Men with low-risk prostate cancer can adopt a ‘watch and wait’ approach
Thousands of men with low-risk prostate cancer should be offered a “watch and wait” approach alongside other treatments, NHS officials say.
In updated guidance, the National Institute for Health and Care Excellence (Nice) said men should be offered a choice between active surveillance where the condition is monitored closely, radical prostatectomy (an operation to remove the prostate gland and surrounding tissues) or radical radiotherapy.
The guidance is for people with low-risk localised prostate cancer and doctors should discuss potential benefits and harms, Nice said.
It said evidence shows there is no difference between the three approaches when it comes to 10-year survival rates.

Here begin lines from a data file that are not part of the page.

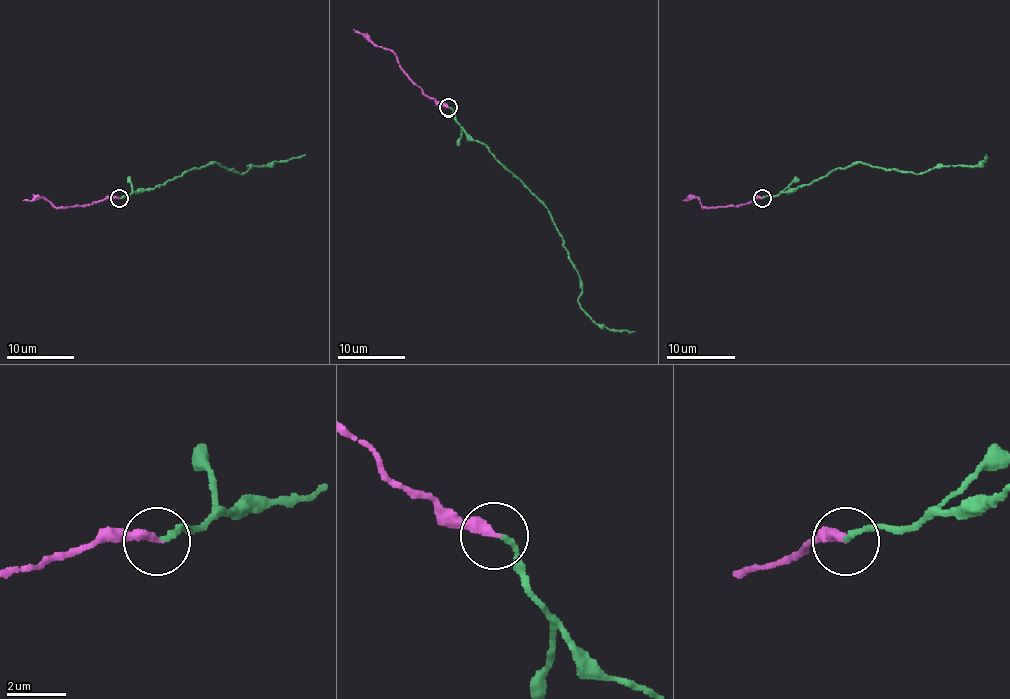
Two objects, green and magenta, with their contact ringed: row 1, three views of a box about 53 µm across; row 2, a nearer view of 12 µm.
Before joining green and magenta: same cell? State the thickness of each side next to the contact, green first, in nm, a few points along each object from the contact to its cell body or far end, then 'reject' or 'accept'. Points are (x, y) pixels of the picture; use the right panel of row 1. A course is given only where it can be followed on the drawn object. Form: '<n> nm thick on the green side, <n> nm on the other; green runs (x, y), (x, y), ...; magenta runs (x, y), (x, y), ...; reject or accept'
170 nm thick on the green side, 360 nm on the other; green runs (761, 198), (797, 190), (836, 169), (863, 162), (920, 174), (935, 168), (978, 164), (984, 161), (986, 154); magenta runs (761, 198), (737, 207), (703, 207), (696, 198), (682, 200); accept

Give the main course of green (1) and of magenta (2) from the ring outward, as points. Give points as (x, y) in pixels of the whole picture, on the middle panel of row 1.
1: (448, 107), (454, 120), (547, 209), (581, 281), (579, 306), (596, 323), (635, 332)
2: (448, 107), (439, 105), (422, 91), (388, 49), (370, 42), (353, 29)

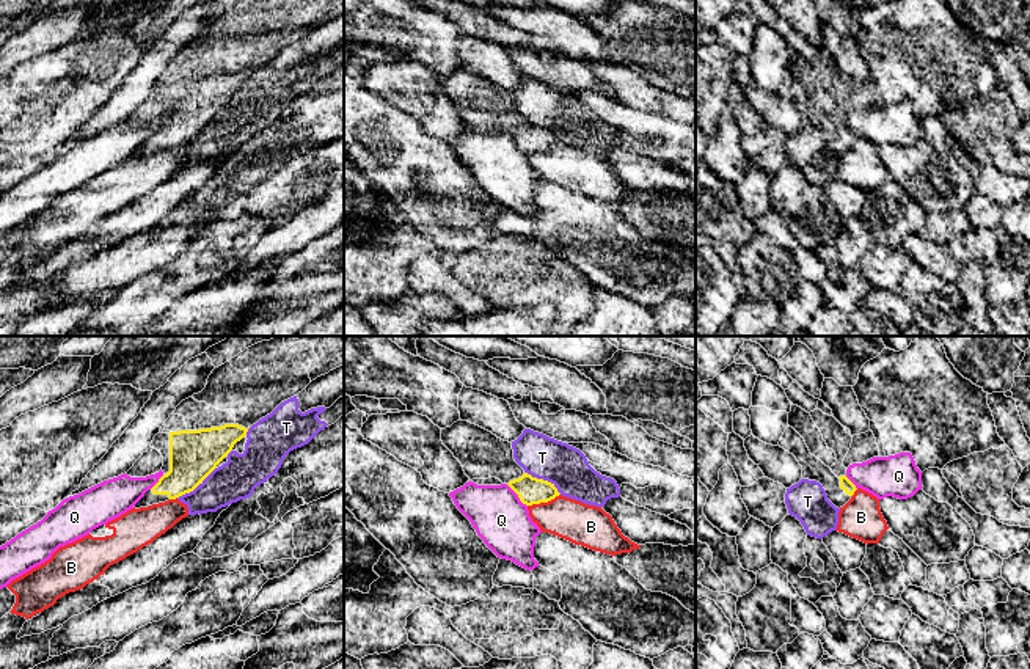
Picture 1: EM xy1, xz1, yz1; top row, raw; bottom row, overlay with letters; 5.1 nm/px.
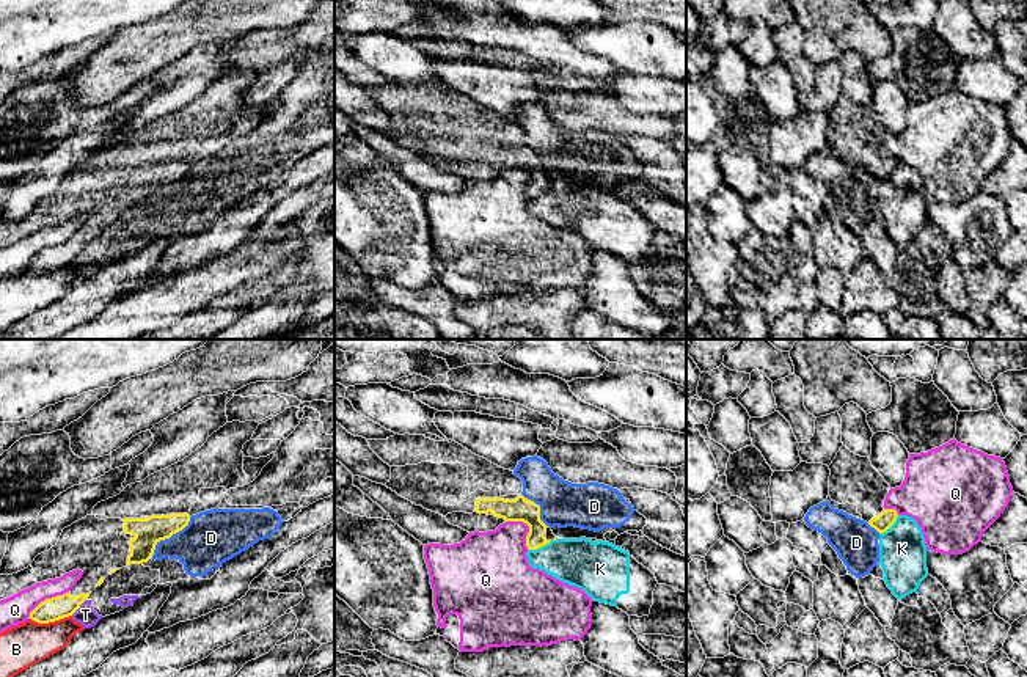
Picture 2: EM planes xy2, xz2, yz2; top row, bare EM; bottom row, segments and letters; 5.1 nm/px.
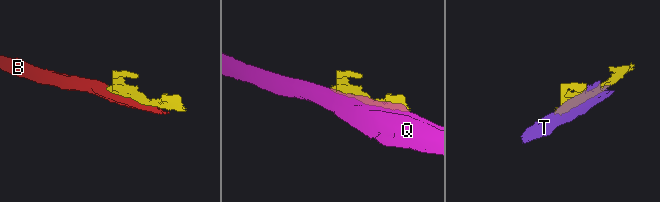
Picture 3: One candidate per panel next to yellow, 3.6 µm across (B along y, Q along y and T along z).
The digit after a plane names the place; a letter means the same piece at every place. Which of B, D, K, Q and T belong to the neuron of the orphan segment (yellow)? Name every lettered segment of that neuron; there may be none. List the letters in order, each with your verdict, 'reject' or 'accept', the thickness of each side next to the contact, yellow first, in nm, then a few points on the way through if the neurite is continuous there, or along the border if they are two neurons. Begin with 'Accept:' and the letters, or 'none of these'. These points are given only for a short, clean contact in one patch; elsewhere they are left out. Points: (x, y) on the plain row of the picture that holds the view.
Accept: none of these
B: reject; calibres 120 and 220 nm
D: reject; calibres 140 and 280 nm; border xy2 (190, 165), (181, 178), (162, 187), (151, 204)
K: reject; calibres 130 and 260 nm
Q: reject; calibres 120 and 150 nm
T: reject; calibres 260 and 200 nm

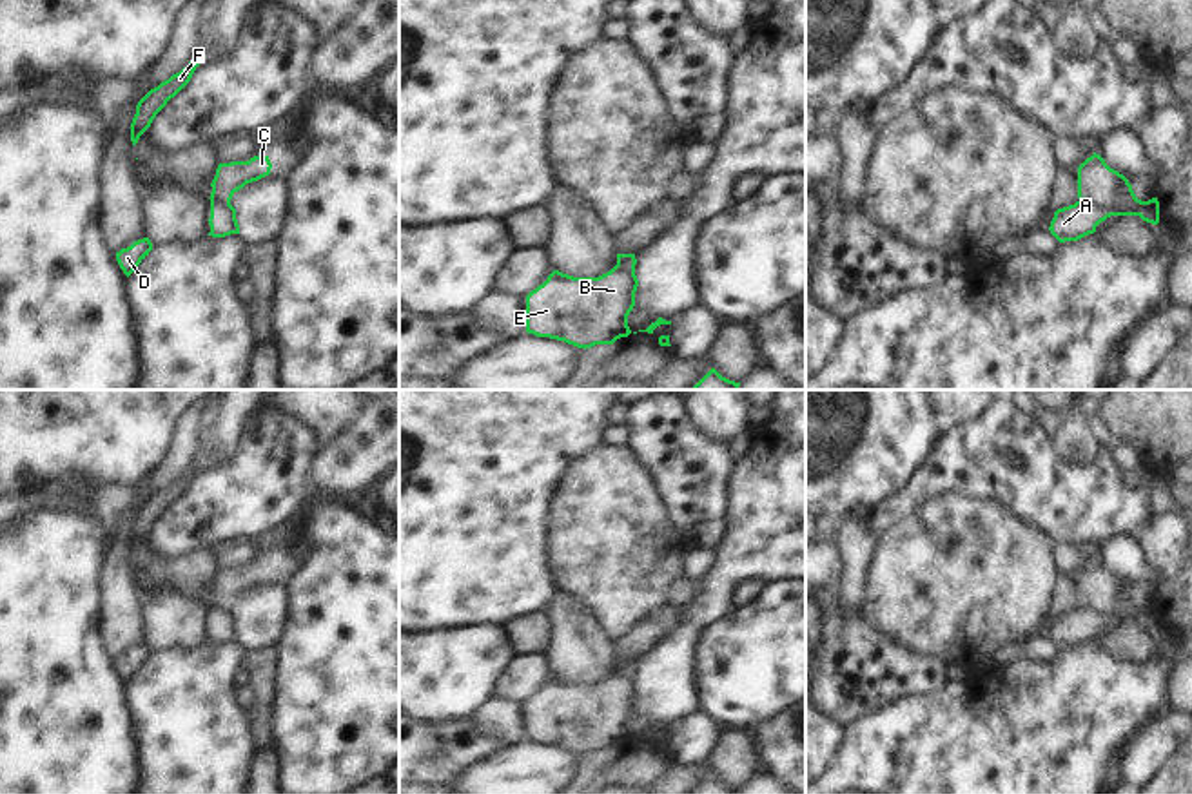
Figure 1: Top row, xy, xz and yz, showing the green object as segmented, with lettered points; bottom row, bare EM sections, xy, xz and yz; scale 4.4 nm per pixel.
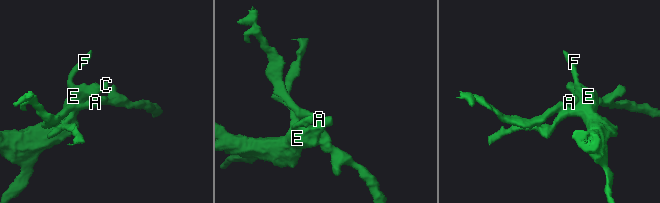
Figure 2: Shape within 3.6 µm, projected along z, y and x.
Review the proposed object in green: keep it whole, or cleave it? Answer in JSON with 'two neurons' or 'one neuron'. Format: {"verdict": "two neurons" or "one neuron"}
{"verdict": "two neurons"}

Both prostatectomy and radiotherapy have been shown to reduce disease progression compared with active surveillance, and they both cut down the chances the disease will spread to other parts of the body.
But people undergoing active surveillance have better urinary function than those offered the other treatments. Radiotherapy and prostatectomy are also linked to erectile dysfunction.
The move was welcomed by Prostate Cancer UK.
Data suggests around 7,800 men a year are diagnosed with low-risk, localised prostate cancer.
Heather Blake, director of support and influencing at Prostate Cancer UK, said: “It’s great news that the Nice guidelines now reflect the latest evidence and recommend that active surveillance should be offered as a primary option for men with low risk localised prostate cancer.
“This could potentially provide thousands of men with the opportunity to safely delay or avoid radical treatment and its associated side effects.
“What is crucial now is that active surveillance is consistently delivered to a high standard across the UK alongside the personalised information and support men need to confidently choose this approach and benefit from it for as long as possible.
“From our discussions with men we have discovered that the language used and information provided by clinicians about their individual cancer risk has a huge impact on their treatment decision.
“Regular, open communication with a trusted health professional and a personalised treatment plan are also crucial to ensuring men feel reassured and can maintain a good quality of life during their time on active surveillance.
“These factors must be addressed alongside the roll out of the Nice guidelines if men with low risk localised prostate cancer are to have the best outcomes.”